I have been hibernating from blogging for quite some time, but this news has made me want to post a tribute to a good man who lost his life early this morning. He died peacefully in his sleep at the very young age of 35.
Anyone that has been involved in GOP politics in Virginia has a heavy heart today. We lost TB. Virtually everyone involved in those circles knew Terrence. Virtually everyone like Terrence.
Anyone that knew him, even a little, knew he was a good man. You didn't have to agree with him politically to sense that. He was one of the most optimistic people I have ever met. He always had a smile or fun loving smirk on his face. He gave everything he had to all that he did; and he did plenty. Blogger, conservative activist, son, friend, committee chair, and so many other things that are impossible to list.
He was a principled man. He stood by those principles even when it was hard and unpopular to do so. If he knew you, he cared about you. He would have your back if you were in trouble or even being harassed because you took a position that goes against the flow. He stood up for you. He praised you to those that were determined to shoot you down. I saw him do that many times.
Terrence and I were on opposite sides when it came to a position for the Virginia Young Republicans. We backed different people to head up the organization. We ribbed each other about it, but in a fun loving way. Neither of us took the other's position personally. We disagreed, but knew it wasn't an attack on the other.
Terrence believed you got more with honey than with vinegar. He knew that every person had the right to get their viewpoints heard. He wanted nothing more than a more inclusive Republican party in not just Virginia, but all across America. He believed that we should be speaking to every single voter to have our message heard. He refused to back down on that belief even when it got him labeled the dreaded "Rino". He knew it wasn't pandering, but giving people a chance to listen to our ideals and dreams for all Americans. He wanted people to know we cared and were willing to listen.
Terrence was raised by a single mother. He knew that blaming single family homes for the ills within certain communities was not just a false premise, but counter-productive. He was a real life living example that single parents could and did raise fine upstanding citizens. After all, he was one of them. He and I debated that topic because I have talked about the breakdown of the family and the ill effects on society, but he also knew that I never thought for one instant that weren't millions of very good single parents.
One of the things I loved most about him was the fact that he wanted GOP politics to be about what we could do. He wanted to see us be the party of optimism, he didn't want to engage in the politics of fear. He got deeply involved in politics because of the very unfair labeled of racist that was leveled against Senator George Allen by the Jim Webb camp. He knew George Allen was no such thing. He was determined to fight that unfair characterization. He wanted to rise above the politics of hate and wanted all of us to remember to the "Shining City on a Hill" speech by Reagan. He believed that and he believed that was the proper way to run elections. Oh how I wish more people agreed with that. The politics of hate may work to get elected, but it hurts this nation.

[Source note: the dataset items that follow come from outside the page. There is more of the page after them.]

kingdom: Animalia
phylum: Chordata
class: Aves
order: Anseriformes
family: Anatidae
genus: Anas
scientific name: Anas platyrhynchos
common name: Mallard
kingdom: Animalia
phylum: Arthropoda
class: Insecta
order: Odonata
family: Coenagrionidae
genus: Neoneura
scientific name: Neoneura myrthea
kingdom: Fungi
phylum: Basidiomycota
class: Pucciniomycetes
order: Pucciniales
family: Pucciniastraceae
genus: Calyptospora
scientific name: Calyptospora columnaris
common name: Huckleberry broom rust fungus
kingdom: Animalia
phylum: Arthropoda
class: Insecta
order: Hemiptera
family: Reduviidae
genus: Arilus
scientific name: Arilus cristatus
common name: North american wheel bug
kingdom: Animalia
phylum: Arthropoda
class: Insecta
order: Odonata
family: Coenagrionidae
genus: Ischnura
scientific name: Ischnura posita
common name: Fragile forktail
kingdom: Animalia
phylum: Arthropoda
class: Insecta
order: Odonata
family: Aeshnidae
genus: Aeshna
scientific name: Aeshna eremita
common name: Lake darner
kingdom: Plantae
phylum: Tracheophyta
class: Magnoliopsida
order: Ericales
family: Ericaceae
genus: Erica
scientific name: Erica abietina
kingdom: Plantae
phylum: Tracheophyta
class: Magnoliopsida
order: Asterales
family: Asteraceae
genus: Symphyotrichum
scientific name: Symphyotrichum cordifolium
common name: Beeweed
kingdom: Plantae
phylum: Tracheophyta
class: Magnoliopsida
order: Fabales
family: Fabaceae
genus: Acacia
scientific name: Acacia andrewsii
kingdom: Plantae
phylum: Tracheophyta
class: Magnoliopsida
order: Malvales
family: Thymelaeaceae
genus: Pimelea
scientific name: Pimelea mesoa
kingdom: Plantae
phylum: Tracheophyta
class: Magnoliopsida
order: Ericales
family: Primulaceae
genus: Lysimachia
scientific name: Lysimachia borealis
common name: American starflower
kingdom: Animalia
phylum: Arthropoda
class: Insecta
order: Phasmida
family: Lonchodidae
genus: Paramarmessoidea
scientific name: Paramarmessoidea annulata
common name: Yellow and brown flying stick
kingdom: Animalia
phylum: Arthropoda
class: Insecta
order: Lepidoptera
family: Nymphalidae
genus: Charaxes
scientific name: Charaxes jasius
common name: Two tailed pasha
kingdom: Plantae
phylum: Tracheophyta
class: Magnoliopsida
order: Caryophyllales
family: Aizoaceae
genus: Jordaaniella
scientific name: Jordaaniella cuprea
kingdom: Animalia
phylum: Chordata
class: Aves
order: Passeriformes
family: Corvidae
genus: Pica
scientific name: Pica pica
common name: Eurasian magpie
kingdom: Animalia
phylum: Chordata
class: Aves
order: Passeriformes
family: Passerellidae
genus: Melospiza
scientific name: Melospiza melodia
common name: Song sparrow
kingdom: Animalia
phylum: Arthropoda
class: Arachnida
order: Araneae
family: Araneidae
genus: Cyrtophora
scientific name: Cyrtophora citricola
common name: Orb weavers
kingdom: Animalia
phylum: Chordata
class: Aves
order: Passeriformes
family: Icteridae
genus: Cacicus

We lost one of the good guys this morning. The details of his death are still unclear at this point, all we know is he didn't wake up this morning. The indications being that he had a massive heart attack in his sleep.
I am sure his family is reeling right now. I won't even pretend to say that we understand what they are feeling, because we don't.
Terrence had this habit of ending his social media posts with #ICan'tEven
Well Terrence, I can't even either today. Godspeed to you and may your family find comfort in this most difficult time. You will be missed, deeply and profoundly missed.